Despite significant investments in public transportation at the
federal, state, and local levels, transit ridership has fallen in
many of the top 50 transit markets. If strong gains in the New York
area are excluded, ridership nationally declined by 7% over the
past decade. Chapter 4 examines the implications for federal
transit policy of the current weakness and possible future changes
in transit ridership. Congress created the Railroad Rehabilitation
and Improvement Financing (RRIF) program to offer long-term,
low-cost loans to railroad operators, with particular attention to
small freight railroads, to help them finance improvements to
infrastructure and investments in equipment. This program is
discussed in chapter 5. The Department of Transportation's (DOT)
Federal Railroad Administration (FRA) and Federal Transit
Administration (FTA) carry out different approaches to rail safety
oversight. FRA has a more centralised safety oversight program for
railroads, while FTA's program for oversight of rail transit safety
largely relies on state safety agencies to monitor and enforce rail
transit safety, as established in federal statute.
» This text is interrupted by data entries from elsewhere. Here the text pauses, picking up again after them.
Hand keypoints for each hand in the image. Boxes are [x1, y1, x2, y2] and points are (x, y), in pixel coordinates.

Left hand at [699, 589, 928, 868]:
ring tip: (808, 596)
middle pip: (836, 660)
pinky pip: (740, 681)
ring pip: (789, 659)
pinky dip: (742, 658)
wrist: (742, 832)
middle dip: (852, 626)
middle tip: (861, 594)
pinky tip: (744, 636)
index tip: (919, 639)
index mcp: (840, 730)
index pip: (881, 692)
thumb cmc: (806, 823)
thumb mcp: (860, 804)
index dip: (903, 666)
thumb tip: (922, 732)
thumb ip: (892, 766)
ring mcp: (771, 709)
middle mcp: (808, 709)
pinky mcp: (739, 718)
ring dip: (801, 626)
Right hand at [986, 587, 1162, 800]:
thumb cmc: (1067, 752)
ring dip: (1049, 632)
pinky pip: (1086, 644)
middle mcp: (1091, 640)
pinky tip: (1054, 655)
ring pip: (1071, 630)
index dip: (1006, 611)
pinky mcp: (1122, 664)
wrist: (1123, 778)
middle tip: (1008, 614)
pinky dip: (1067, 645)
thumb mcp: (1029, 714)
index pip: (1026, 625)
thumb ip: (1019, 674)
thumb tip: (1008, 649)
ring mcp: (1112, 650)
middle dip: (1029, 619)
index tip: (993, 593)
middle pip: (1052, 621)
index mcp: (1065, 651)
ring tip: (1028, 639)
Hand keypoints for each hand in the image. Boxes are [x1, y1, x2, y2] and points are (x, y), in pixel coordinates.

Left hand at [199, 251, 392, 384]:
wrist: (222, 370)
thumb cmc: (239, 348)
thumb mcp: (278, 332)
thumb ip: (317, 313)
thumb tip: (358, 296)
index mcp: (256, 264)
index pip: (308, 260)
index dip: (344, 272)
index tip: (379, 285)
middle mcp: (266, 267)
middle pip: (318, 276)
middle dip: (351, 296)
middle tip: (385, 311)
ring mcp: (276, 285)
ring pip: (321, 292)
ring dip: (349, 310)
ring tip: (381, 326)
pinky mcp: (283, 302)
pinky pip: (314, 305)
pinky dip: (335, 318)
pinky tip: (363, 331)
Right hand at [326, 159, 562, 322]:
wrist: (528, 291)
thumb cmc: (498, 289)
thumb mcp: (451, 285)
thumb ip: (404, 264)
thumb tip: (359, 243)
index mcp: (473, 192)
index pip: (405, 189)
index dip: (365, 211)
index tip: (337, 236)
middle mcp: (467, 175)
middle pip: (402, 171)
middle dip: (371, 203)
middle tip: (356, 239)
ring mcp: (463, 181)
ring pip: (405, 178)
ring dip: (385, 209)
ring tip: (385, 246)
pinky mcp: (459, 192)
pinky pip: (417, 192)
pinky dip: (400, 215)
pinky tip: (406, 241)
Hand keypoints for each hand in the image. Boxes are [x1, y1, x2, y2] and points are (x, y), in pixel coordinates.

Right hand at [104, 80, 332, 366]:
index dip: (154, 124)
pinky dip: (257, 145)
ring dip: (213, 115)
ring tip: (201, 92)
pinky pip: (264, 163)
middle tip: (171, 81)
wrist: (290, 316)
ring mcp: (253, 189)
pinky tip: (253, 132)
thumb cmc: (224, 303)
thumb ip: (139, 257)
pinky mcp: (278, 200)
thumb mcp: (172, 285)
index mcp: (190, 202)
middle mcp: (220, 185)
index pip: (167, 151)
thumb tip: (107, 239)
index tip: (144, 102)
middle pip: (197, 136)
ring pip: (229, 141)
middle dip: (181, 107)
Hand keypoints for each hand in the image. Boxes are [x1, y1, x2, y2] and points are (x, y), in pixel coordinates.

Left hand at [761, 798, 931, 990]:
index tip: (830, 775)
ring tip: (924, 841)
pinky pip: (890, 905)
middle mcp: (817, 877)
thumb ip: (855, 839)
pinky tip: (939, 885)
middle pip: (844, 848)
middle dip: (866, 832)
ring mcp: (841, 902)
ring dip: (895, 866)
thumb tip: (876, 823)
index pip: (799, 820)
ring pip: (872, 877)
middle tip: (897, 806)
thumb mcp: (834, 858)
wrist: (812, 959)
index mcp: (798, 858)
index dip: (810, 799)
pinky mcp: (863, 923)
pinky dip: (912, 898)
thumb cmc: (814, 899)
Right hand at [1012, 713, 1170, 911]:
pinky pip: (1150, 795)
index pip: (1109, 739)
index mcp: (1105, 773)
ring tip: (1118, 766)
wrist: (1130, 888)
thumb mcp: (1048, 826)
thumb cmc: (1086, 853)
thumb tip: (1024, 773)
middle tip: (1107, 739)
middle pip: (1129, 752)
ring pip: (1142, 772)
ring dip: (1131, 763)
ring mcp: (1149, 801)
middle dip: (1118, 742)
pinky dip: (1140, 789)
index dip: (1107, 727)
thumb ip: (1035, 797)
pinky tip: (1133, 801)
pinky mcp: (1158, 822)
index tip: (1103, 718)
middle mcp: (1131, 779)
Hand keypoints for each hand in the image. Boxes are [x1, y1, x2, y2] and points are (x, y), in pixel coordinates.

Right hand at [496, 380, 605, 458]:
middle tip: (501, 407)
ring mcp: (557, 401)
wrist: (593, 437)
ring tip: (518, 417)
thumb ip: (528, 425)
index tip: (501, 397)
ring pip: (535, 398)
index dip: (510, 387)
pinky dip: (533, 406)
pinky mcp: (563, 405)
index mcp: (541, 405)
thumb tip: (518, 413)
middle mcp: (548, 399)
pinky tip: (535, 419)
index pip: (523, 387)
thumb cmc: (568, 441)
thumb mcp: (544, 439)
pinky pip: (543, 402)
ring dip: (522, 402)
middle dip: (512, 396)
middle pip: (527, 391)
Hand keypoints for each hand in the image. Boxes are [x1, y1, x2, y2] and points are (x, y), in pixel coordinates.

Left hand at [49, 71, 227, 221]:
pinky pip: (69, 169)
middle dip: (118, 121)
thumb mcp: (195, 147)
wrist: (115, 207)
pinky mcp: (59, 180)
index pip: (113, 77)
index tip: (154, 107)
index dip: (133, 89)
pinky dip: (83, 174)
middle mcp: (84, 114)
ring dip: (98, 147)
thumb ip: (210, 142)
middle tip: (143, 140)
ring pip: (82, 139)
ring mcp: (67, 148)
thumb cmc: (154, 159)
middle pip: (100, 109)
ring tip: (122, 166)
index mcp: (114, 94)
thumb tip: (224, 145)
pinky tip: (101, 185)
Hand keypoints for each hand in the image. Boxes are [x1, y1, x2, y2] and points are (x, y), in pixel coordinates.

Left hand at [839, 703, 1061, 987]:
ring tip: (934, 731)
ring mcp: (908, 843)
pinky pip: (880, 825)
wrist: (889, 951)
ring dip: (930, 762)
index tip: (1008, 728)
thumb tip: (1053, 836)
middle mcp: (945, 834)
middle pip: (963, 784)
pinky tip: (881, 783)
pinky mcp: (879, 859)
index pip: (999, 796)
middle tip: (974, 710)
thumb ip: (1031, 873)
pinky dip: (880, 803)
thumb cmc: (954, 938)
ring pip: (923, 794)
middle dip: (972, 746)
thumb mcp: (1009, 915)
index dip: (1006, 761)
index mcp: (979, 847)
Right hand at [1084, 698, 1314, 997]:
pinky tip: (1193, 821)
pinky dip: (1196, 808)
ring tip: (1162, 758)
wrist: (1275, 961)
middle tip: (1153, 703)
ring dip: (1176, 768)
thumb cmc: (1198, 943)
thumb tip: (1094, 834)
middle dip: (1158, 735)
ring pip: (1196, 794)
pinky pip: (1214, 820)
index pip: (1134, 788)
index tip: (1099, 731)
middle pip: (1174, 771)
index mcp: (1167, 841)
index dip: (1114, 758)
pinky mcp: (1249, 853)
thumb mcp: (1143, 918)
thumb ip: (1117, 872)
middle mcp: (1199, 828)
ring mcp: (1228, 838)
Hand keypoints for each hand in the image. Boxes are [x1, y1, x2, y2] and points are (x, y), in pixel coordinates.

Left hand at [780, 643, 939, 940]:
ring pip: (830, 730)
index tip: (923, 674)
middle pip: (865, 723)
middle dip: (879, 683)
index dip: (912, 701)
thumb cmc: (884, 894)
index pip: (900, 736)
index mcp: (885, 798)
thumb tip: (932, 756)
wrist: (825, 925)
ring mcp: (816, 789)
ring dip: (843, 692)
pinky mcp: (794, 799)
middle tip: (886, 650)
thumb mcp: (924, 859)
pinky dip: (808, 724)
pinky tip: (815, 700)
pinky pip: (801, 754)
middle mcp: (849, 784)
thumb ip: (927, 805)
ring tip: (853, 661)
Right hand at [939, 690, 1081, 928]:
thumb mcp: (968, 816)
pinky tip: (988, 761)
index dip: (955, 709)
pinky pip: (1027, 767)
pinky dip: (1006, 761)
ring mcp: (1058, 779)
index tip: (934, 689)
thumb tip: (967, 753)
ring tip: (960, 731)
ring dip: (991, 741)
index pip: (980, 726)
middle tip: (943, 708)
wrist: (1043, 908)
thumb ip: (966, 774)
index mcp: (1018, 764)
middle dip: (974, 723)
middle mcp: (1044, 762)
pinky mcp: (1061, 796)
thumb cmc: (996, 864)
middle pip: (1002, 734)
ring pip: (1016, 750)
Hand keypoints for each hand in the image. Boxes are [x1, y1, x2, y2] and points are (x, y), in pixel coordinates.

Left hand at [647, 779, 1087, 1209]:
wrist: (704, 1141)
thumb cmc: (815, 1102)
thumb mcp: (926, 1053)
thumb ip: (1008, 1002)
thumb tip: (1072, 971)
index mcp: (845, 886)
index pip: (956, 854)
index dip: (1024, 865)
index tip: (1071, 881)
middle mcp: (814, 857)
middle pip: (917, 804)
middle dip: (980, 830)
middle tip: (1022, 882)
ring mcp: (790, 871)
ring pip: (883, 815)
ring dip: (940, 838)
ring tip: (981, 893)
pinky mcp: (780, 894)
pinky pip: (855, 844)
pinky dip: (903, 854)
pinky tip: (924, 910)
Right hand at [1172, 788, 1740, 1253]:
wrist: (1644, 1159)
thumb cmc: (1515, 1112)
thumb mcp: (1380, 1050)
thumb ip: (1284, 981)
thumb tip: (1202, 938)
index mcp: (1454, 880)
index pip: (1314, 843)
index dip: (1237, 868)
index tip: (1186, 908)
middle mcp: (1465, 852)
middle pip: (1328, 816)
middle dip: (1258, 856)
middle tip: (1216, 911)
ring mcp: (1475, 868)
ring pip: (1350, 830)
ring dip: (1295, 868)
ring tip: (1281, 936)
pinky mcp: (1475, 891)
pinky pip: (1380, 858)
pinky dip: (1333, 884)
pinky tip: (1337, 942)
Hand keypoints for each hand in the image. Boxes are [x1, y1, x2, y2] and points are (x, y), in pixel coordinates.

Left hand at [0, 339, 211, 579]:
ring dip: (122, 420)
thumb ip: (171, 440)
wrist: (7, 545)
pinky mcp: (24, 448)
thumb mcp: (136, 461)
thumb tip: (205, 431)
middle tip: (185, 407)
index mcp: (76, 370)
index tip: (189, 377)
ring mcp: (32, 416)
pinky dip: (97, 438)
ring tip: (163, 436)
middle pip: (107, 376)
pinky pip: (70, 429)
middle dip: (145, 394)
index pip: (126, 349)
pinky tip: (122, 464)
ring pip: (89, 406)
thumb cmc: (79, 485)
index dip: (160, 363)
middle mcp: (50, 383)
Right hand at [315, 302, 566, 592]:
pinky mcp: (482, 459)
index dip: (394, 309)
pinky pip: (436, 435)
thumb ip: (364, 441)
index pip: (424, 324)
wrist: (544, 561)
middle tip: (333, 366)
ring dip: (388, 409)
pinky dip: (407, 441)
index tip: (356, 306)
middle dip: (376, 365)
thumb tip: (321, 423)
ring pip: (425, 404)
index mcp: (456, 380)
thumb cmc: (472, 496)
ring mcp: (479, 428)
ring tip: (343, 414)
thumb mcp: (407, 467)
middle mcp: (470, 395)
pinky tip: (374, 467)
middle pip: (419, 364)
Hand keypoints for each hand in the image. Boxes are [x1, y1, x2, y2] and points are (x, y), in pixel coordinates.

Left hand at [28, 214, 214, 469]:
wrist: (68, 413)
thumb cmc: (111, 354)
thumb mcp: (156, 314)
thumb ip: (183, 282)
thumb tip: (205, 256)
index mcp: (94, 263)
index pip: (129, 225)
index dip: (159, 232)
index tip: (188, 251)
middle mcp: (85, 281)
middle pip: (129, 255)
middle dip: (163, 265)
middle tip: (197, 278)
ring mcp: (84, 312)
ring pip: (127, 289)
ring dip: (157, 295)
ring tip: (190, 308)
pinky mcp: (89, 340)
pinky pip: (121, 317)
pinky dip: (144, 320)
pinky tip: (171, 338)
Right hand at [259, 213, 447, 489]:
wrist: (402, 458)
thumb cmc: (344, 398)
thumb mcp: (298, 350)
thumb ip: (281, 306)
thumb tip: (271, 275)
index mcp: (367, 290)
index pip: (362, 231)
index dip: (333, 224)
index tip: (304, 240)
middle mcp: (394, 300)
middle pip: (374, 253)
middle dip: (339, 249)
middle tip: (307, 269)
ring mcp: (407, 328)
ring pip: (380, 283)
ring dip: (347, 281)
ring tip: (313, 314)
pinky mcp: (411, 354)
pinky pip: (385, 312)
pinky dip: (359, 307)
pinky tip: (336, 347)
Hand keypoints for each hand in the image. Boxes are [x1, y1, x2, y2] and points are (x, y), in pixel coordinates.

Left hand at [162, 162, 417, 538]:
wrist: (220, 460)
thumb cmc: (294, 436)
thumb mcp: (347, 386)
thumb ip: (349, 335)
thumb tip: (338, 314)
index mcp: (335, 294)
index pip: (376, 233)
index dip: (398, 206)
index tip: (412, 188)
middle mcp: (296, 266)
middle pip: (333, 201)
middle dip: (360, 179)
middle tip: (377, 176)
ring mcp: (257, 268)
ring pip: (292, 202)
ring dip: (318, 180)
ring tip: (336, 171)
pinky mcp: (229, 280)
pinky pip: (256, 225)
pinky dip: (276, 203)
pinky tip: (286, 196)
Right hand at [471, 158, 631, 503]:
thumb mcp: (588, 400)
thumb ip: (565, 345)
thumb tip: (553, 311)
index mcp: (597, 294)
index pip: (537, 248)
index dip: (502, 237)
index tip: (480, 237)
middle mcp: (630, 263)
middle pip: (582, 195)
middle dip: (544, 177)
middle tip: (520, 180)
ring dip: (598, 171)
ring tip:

Chapter 6
examines (1) key characteristics of FRA's and FTA's rail safety
oversight programs and (2) strengths and limitations of FRA's and
FTA's rail safety oversight programs. Research sponsored by the
Federal Railroad Administration (FRA) has identified driver
behaviour as the main cause of highway-rail grade crossing crashes
and that factors such as train and traffic volume can contribute to
the risk of a crash. Chapter 7 examines: (1) the focus of FRA's
grade-crossing-safety research, (2) how states select and implement
grade-crossing projects and what data are available from FRA to
inform their decisions, and (3) the challenges states reported in
implementing and assessing projects and the extent to which FHWA
assesses the program's effectiveness.